The documents relied upon by Daiwa were all documents which the witnesses were otherwise referred to. They were agreed upon (and included in the court book) both before the trial, and then at its conclusion after a series of objections. If Barokes and the Minority Shareholders sought to exclude particular documents from evidence, they had ample opportunity to do so by either challenging admissibility or inclusion.
Accordingly, and as is evident, these reasons rely heavily upon the documentary record making up the negotiations, discussions and respective positions of the parties. That documentary record is, on the account of both parties, extensive, accurate and contemporaneous. A fair reading of that documentary record contradicts most (if not, every) aspect of Barokes and the Minority Shareholders’ case.
In short, all of the relevant critical findings are based on the evidence given (including cross-examination) and documents referred to by the witnesses or other documents agreed and forming part of the court book. This was, as the reasons demonstrate, sufficient to dispose of the case made by Barokes and the Minority Shareholders. Nothing, or at least nothing relevant, required an answer. The critical point is that Barokes and the Minority Shareholders failed to make out their case on the evidence presented. In fact, as demonstrated, the agreed documentary evidence undermined to a significant extent the various claims that were made. The documents were properly in evidence, spoke for themselves and put to the relevant witnesses. There was no need to shed any further light on the documents and events. Nothing of any relevance called for an answer or explanation and no further evidence was required.
Even if I draw the necessary inference to the effect that no evidence or document would have advanced or assisted Daiwa’s case and that the case should be decided solely on the evidence of Barokes and the Minority Shareholders, (which I am not obliged to do),[36] the result would be the same. In fact that is exactly what was done. The critical findings were made entirely on the weaknesses in the case put forward. It was Barokes’ and the Minority Shareholders’ own documents and evidence that led to the result.
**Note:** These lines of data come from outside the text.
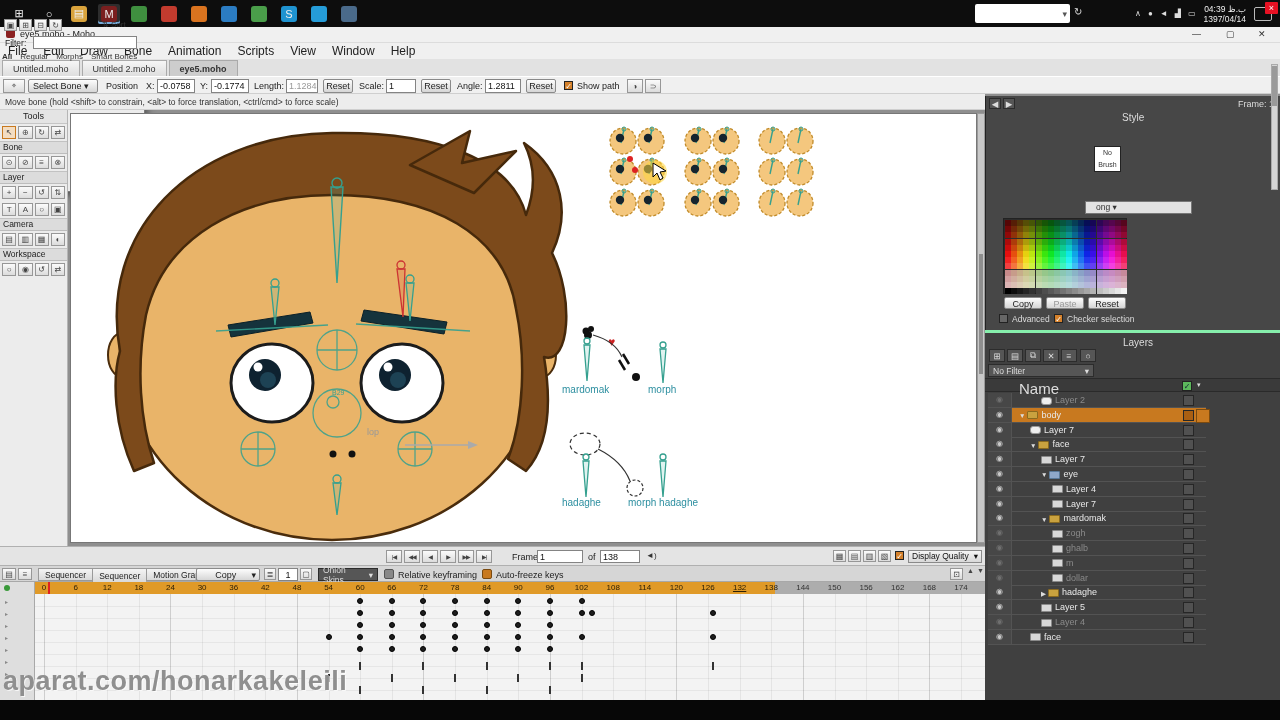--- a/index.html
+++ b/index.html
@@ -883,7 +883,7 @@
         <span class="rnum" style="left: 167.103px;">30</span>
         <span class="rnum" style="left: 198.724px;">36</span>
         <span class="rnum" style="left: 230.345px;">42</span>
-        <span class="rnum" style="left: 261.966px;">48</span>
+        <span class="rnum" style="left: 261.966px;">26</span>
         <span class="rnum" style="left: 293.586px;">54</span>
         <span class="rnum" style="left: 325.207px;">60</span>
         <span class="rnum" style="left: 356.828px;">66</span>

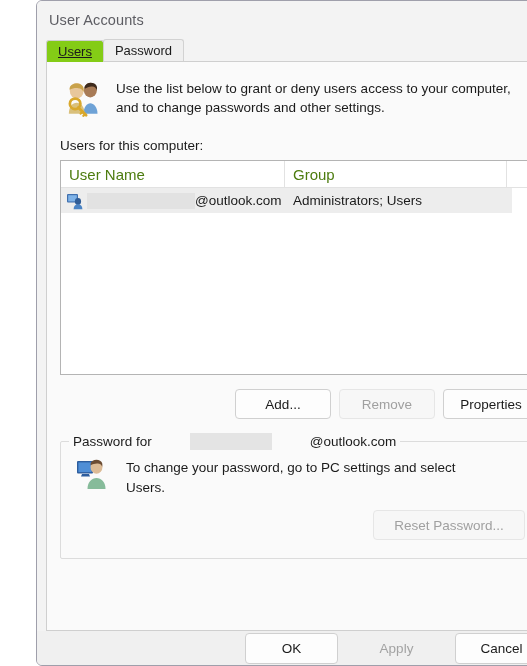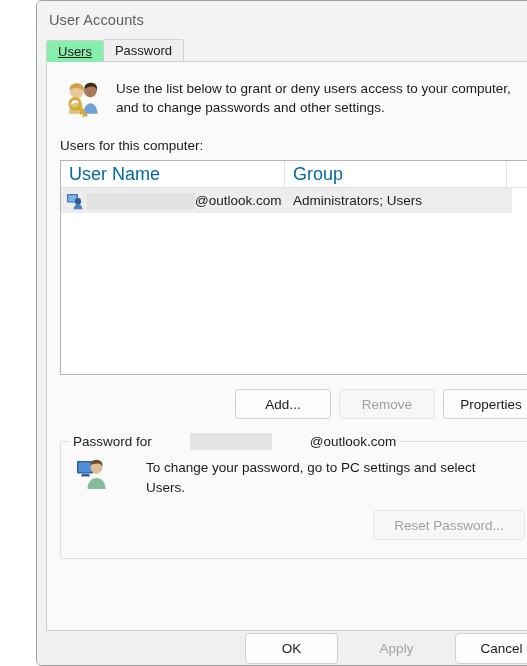--- a/index.html
+++ b/index.html
@@ -90,7 +90,7 @@
     position: relative;
   }
   .tab.active {
-    background: #86efac;
+    background: #84cc16;
     border-color: #cfcfcf;
     z-index: 4;
     margin-bottom: -1px;

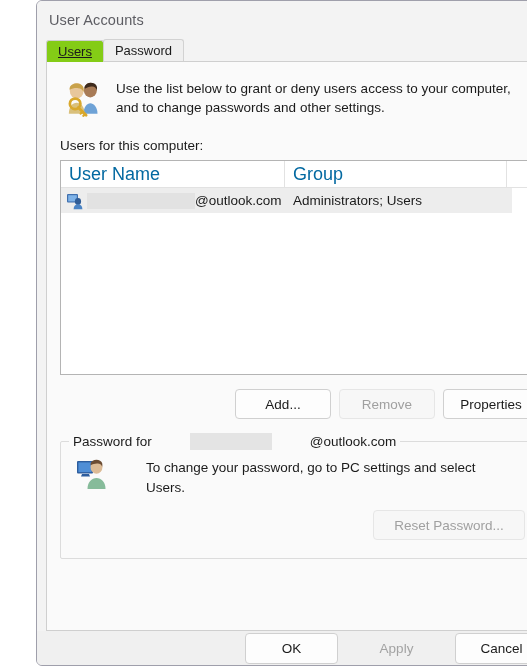--- a/index.html
+++ b/index.html
@@ -153,8 +153,8 @@
     box-sizing: border-box;
     display: flex;
     align-items: center;
-    font-size: 18px;
-    color: #0369a1;
+    font-size: 15px;
+    color: #4d7c0f;
     padding-left: 8px;
     border-right: 1px solid #e2e2e2;
     height: 100%;

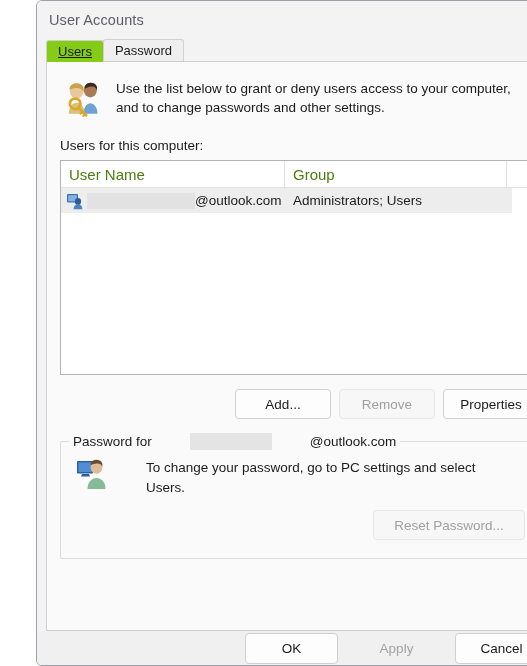--- a/index.html
+++ b/index.html
@@ -252,7 +252,6 @@
   .gb-body {
     display: flex;
     align-items: flex-start;
-    gap: 20px;
   }
   .gb-icon { flex: 0 0 34px; height: 32px; margin-left: 2px; }
   .gb-text {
To repeat, there was nothing to answer.
[36]ASIC v Geary [2018] VSCA 103 [252].
In relation to the Browne v Dunn point, I am satisfied that all relevant matters were fairly put to the witnesses. They had every opportunity to explain all relevant matters and, in particular, all relevant documents which constituted the overwhelming case against Barokes and the Minority Shareholders. Further, nothing was put to the witnesses in cross-examination, in a way that required Daiwa to call any witness in support of, or to make good such puttage.
K. Disposition
Barokes will be wound up pursuant to s 461(1)(k) of the Corporations Act.
I will hear from the parties as to the appropriate form of orders and costs.